Quelques années auront suffi pour qu’un auteur au talent indiscutable épanouisse pleinement ses possibilités. Le très substantiel bouquin consacré à La nébuleuse iNSIEME fait plus que tenir les promesses du premier ouvrage de Michel Jobin.Chez lui, le côté affairiste et intégralement amoral des financiers à la Norbourg est particulièrement mis en lumière. Seul le maillage des informations policières fait espérer une réplique efficace. Dès l’instant, en effet, où les taciturnes et méfiants corps policiers font confiance à leurs semblables, les truands perdent une part de leur immunité. Londres entreverra la manipulation des partis politiques si ses policiers apprennent que la Thaïlande déplore également un meurtre maquillé en mésaventure sexuelle. Au Canada aussi, dès que s’estompent les susceptibilités policières, la riposte s’articule. Élémentaire, mon cher Watson ? En effet.

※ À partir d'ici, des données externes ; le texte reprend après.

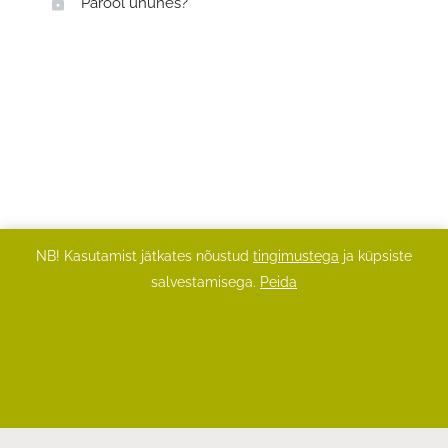
Parool ununes?
NB! Kasutamist jätkates nõustud
tingimustega
ja küpsiste
salvestamisega.
Peida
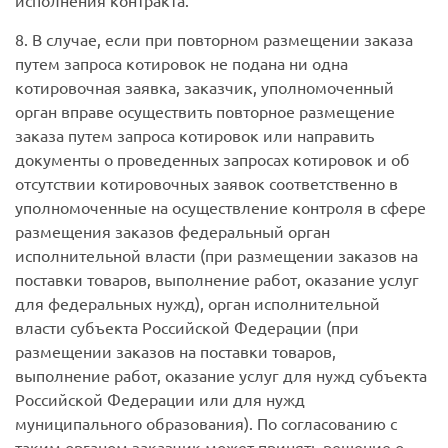
исполнения контракта.
8. В случае, если при повторном размещении заказа
путем запроса котировок не подана ни одна
котировочная заявка, заказчик, уполномоченный
орган вправе осуществить повторное размещение
заказа путем запроса котировок или направить
документы о проведенных запросах котировок и об
отсутствии котировочных заявок соответственно в
уполномоченные на осуществление контроля в сфере
размещения заказов федеральный орган
исполнительной власти (при размещении заказов на
поставки товаров, выполнение работ, оказание услуг
для федеральных нужд), орган исполнительной
власти субъекта Российской Федерации (при
размещении заказов на поставки товаров,
выполнение работ, оказание услуг для нужд субъекта
Российской Федерации или для нужд
муниципального образования). По согласованию с
таким органом заказчик может принять решение о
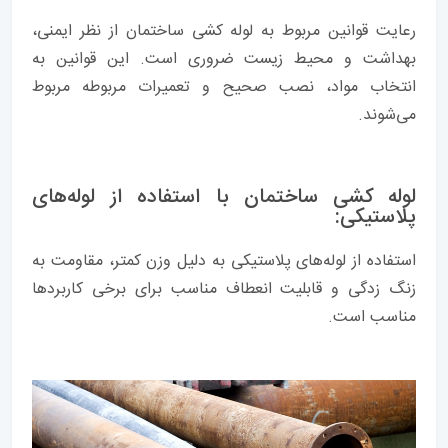
رعایت قوانین مربوط به لوله کشی ساختمان از نظر ایمنی،
بهداشت و محیط زیست ضروری است. این قوانین به
انتخاب مواد، نصب صحیح و تعمیرات مربوطه مربوط
می‌شوند.
لوله کشی ساختمان با استفاده از لوله‌های
پلاستیکی:
استفاده از لوله‌های پلاستیکی به دلیل وزن کمتر، مقاومت به
زنگ زدگی و قابلیت انعطاف مناسب برای برخی کاربردها
مناسب است.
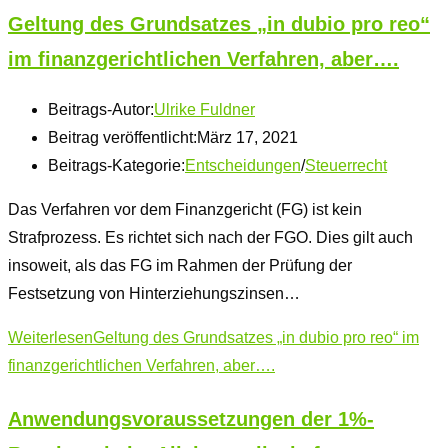
Geltung des Grundsatzes „in dubio pro reo“
im finanzgerichtlichen Verfahren, aber….
Beitrags-Autor:
Ulrike Fuldner
Beitrag veröffentlicht:
März 17, 2021
Beitrags-Kategorie:
Entscheidungen
/
Steuerrecht
Das Verfahren vor dem Finanzgericht (FG) ist kein
Strafprozess. Es richtet sich nach der FGO. Dies gilt auch
insoweit, als das FG im Rahmen der Prüfung der
Festsetzung von Hinterziehungszinsen…
Weiterlesen
Geltung des Grundsatzes „in dubio pro reo“ im
finanzgerichtlichen Verfahren, aber….
Anwendungsvoraussetzungen der 1%-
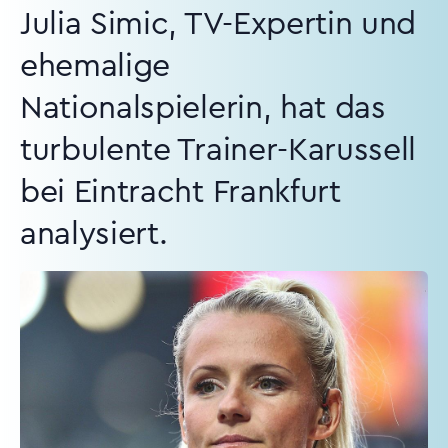
Julia Simic, TV-Expertin und
ehemalige
Nationalspielerin, hat das
turbulente Trainer-Karussell
bei Eintracht Frankfurt
analysiert.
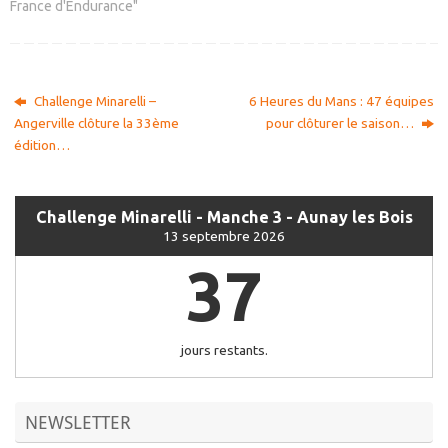
France d'Endurance"
Challenge Minarelli –
6 Heures du Mans : 47 équipes
Angerville clôture la 33ème
pour clôturer le saison…
édition…
Challenge Minarelli - Manche 3 - Aunay les Bois
13 septembre 2026
37
jours restants.
NEWSLETTER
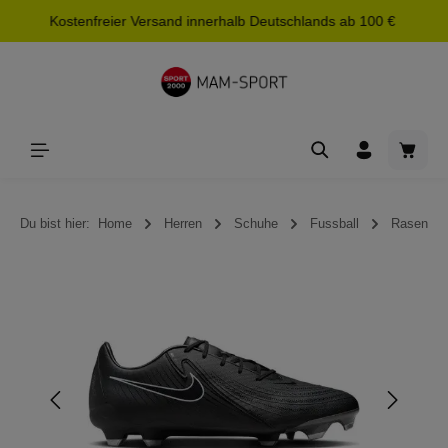
Kostenfreier Versand innerhalb Deutschlands ab 100 €
alt springen
Waren
Du bist hier:
Home
Herren
Schuhe
Fussball
Rasen
Bildergalerie überspringen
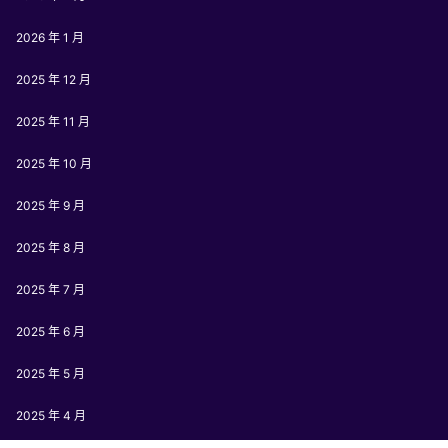
2026 年 1 月
2025 年 12 月
2025 年 11 月
2025 年 10 月
2025 年 9 月
2025 年 8 月
2025 年 7 月
2025 年 6 月
2025 年 5 月
2025 年 4 月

Jobin a raison d’attendre beaucoup de la coordination policière, mais les policiers ne sont pas encore génétiquement portés à faire confiance aux policiers.
Avec compétence et mordant, Jobin analyse la propension des conglomérats au raccourci immédiatement rentable. Quand les capitaux surabondent, la tentation est forte, explique-t-il, d’acheter les entreprises créatrices et de tout miser sur la distribution de produits avant-gardistes. Pendant un temps, il est d’ailleurs possible de se dispenser de recherche fondamentale, d’espionner, de pirater, de cannibaliser autrui. Le jour vient, toutefois, où le vampirisme marchand ne parvient plus à satelliser le génie des autres. Le crime devient alors, sous toutes ses formes, la seule façon de réinjecter dans la nébuleuse les capitaux et les dividendes dont le marché entend se gaver. iNSIEME (ensemble en italien) s’effondre alors aussi rapidement qu’elle avait gravi les sommets.
Livre vivant, lucide, documenté. Si l’attente au sujet d’une certaine transparence policière laisse parfois sceptique, l’avertissement servi aux carriéristes ne manque pas de vigueur : à long terme, la recherche rapporte plus que la piraterie. Bien sûr, Jobin, comme il l’avait démontré dans son précédent roman, s’intéresse toujours à la formule 1.